A system doesn’t need to have human-level intelligence to require alignment work. Even if building an AGI system takes a lot longer than expected, safety research can still be useful for improving narrower models. For example, the more we give important decisions concerning policy or our everyday lives to narrow AI systems, the bigger our need to interpret the way they make decisions. This can both help us spot algorithmic bias and get a better overview of the AI system’s considerations behind making some decision. In this way, interpretability research can both help with AGI alignment and with making narrower systems safer and more useful.

I also think that there’s a lot of policy work required to make narrow AIs safe. For example, given the way autonomous weapons can lower the costs of going into wars, good policies around their use are probably vital for keeping the trend of yearly decrease in the number of wars going. And there are probably many other ways alignment work can contribute to making narrow AI systems better that don’t come to my mind at the moment. Sure, none of the problems mentioned under this argument are existential risks, but preventing a single war through successful policies would already save thousands of lives.

[-]Steven Byrnes2y33

You set the article up with an argument along the lines of: “There is no technical work that we can do right now to increase the probability that AGI goes well.”

It seems to me that the only possible counterargument is “Actually, there is technical work that we can do right now to increase the probability that AGI goes well”.

I say that this is only possible counterargument, because how else can you possibly support doing technical AGI safety work? Having a bunch of people doing knowably-useless work—nobody wants that! It won't help anything!

Anyway, I think the evidence for “Actually, there is technical work that we can do right now to increase the probability that AGI goes well” is strong.

For example, we have at least three ways to reason about what AGI will look like—ML systems of today (“Prosaic AGI”), human brains [yay!], and “things that are fundamentally required for a system to qualify as AGI” (e.g. what is the fundamental nature of rational agency, what does “planning” mean, etc.). We also have various more specific existing lines of technical research, and we can try to evaluate whether they might be useful. We also have the possibility of finding new directions for technical research, even if all the existing ones are lousy.

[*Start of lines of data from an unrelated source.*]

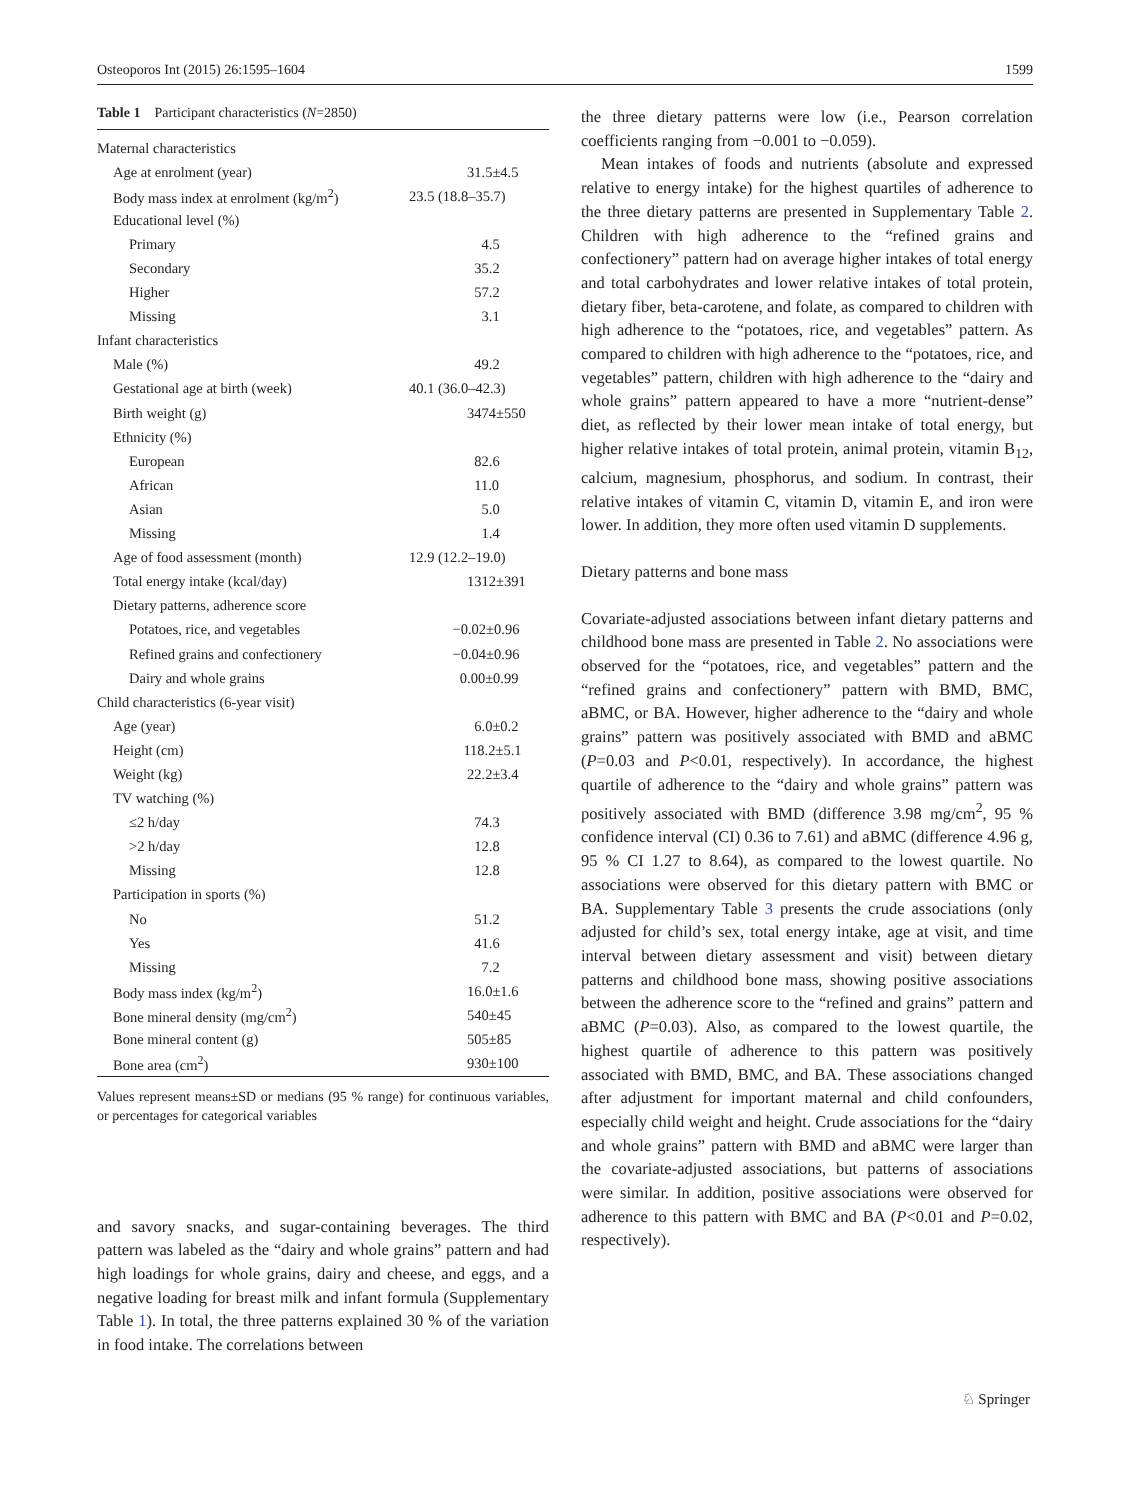Osteoporos Int (2015) 26:1595–1604 1599
Table 1 Participant characteristics (N=2850)
| Maternal characteristics | |
| Age at enrolment (year) | 31.5±4.5 |
| Body mass index at enrolment (kg/m<sup>2</sup>) | 23.5 (18.8–35.7) |
| Educational level (%) | |
| Primary | 4.5 |
| Secondary | 35.2 |
| Higher | 57.2 |
| Missing | 3.1 |
| Infant characteristics | |
| Male (%) | 49.2 |
| Gestational age at birth (week) | 40.1 (36.0–42.3) |
| Birth weight (g) | 3474±550 |
| Ethnicity (%) | |
| European | 82.6 |
| African | 11.0 |
| Asian | 5.0 |
| Missing | 1.4 |
| Age of food assessment (month) | 12.9 (12.2–19.0) |
| Total energy intake (kcal/day) | 1312±391 |
| Dietary patterns, adherence score | |
| Potatoes, rice, and vegetables | −0.02±0.96 |
| Refined grains and confectionery | −0.04±0.96 |
| Dairy and whole grains | 0.00±0.99 |
| Child characteristics (6-year visit) | |
| Age (year) | 6.0±0.2 |
| Height (cm) | 118.2±5.1 |
| Weight (kg) | 22.2±3.4 |
| TV watching (%) | |
| ≤2 h/day | 74.3 |
| >2 h/day | 12.8 |
| Missing | 12.8 |
| Participation in sports (%) | |
| No | 51.2 |
| Yes | 41.6 |
| Missing | 7.2 |
| Body mass index (kg/m<sup>2</sup>) | 16.0±1.6 |
| Bone mineral density (mg/cm<sup>2</sup>) | 540±45 |
| Bone mineral content (g) | 505±85 |
| Bone area (cm<sup>2</sup>) | 930±100 |
Values represent means±SD or medians (95 % range) for continuous variables, or percentages for categorical variables
and savory snacks, and sugar-containing beverages. The third pattern was labeled as the “dairy and whole grains” pattern and had high loadings for whole grains, dairy and cheese, and eggs, and a negative loading for breast milk and infant formula (Supplementary Table 1). In total, the three patterns explained 30 % of the variation in food intake. The correlations between
the three dietary patterns were low (i.e., Pearson correlation coefficients ranging from −0.001 to −0.059).
Mean intakes of foods and nutrients (absolute and expressed relative to energy intake) for the highest quartiles of adherence to the three dietary patterns are presented in Supplementary Table 2. Children with high adherence to the “refined grains and confectionery” pattern had on average higher intakes of total energy and total carbohydrates and lower relative intakes of total protein, dietary fiber, beta-carotene, and folate, as compared to children with high adherence to the “potatoes, rice, and vegetables” pattern. As compared to children with high adherence to the “potatoes, rice, and vegetables” pattern, children with high adherence to the “dairy and whole grains” pattern appeared to have a more “nutrient-dense” diet, as reflected by their lower mean intake of total energy, but higher relative intakes of total protein, animal protein, vitamin B<sub>12</sub>, calcium, magnesium, phosphorus, and sodium. In contrast, their relative intakes of vitamin C, vitamin D, vitamin E, and iron were lower. In addition, they more often used vitamin D supplements.
Dietary patterns and bone mass
Covariate-adjusted associations between infant dietary patterns and childhood bone mass are presented in Table 2. No associations were observed for the “potatoes, rice, and vegetables” pattern and the “refined grains and confectionery” pattern with BMD, BMC, aBMC, or BA. However, higher adherence to the “dairy and whole grains” pattern was positively associated with BMD and aBMC (P=0.03 and P<0.01, respectively). In accordance, the highest quartile of adherence to the “dairy and whole grains” pattern was positively associated with BMD (difference 3.98 mg/cm<sup>2</sup>, 95 % confidence interval (CI) 0.36 to 7.61) and aBMC (difference 4.96 g, 95 % CI 1.27 to 8.64), as compared to the lowest quartile. No associations were observed for this dietary pattern with BMC or BA. Supplementary Table 3 presents the crude associations (only adjusted for child’s sex, total energy intake, age at visit, and time interval between dietary assessment and visit) between dietary patterns and childhood bone mass, showing positive associations between the adherence score to the “refined and grains” pattern and aBMC (P=0.03). Also, as compared to the lowest quartile, the highest quartile of adherence to this pattern was positively associated with BMD, BMC, and BA. These associations changed after adjustment for important maternal and child confounders, especially child weight and height. Crude associations for the “dairy and whole grains” pattern with BMD and aBMC were larger than the covariate-adjusted associations, but patterns of associations were similar. In addition, positive associations were observed for adherence to this pattern with BMC and BA (P<0.01 and P=0.02, respectively).
♘ Springer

Many of your counterarguments seem to be slightly missing the point to me—not directly addressing the argument at the top. Or maybe I'm misunderstanding.

[-]Rauno Arike2y10

I guess the main reason my arguments are not addressing the argument at the top is that I interpreted Aaronson's and Garfinkel's arguments as "It's highly uncertain whether any of the technical work we can do today will be useful" rather than as "There is no technical work that we can do right now to increase the probability that AGI goes well." I think that it's possible to respond to the former with "Even if it is so and this work really does have a high chance of being useless, there are many good reasons to nevertheless do it," while assuming the latter inevitably leads to the conclusion that one should do something else instead of this knowably-useless work.

My aim with this post was to take an agnostic standpoint towards whether that former argument is true and to argue that even if it is, there are still good reasons to work on AI safety. I chose this framing because I believe that for people new to the field who don't yet know enough about the field to make good guesses about how likely it is that AGI will be similar to ML systems of today or to human brains, it's useful to think about whether it's worth working on AI safety even if the chance that we'll build prosaic or brain-like AGI turns out to be low.

That being said, I could have definitely done a better job writing the post - for example by laying out the claim I'm arguing against more clearly at the start and by connecting argument 4 more directly to the argument that there's a significant chance we'll build a prosaic or brain-like AGI. It might also be that the quotes by Aaronson and Garfinkel convey the argument you thought I'm arguing against rather than what I interpreted them to convey. Thank you for the feedback and for helping me realize the post might have these problems!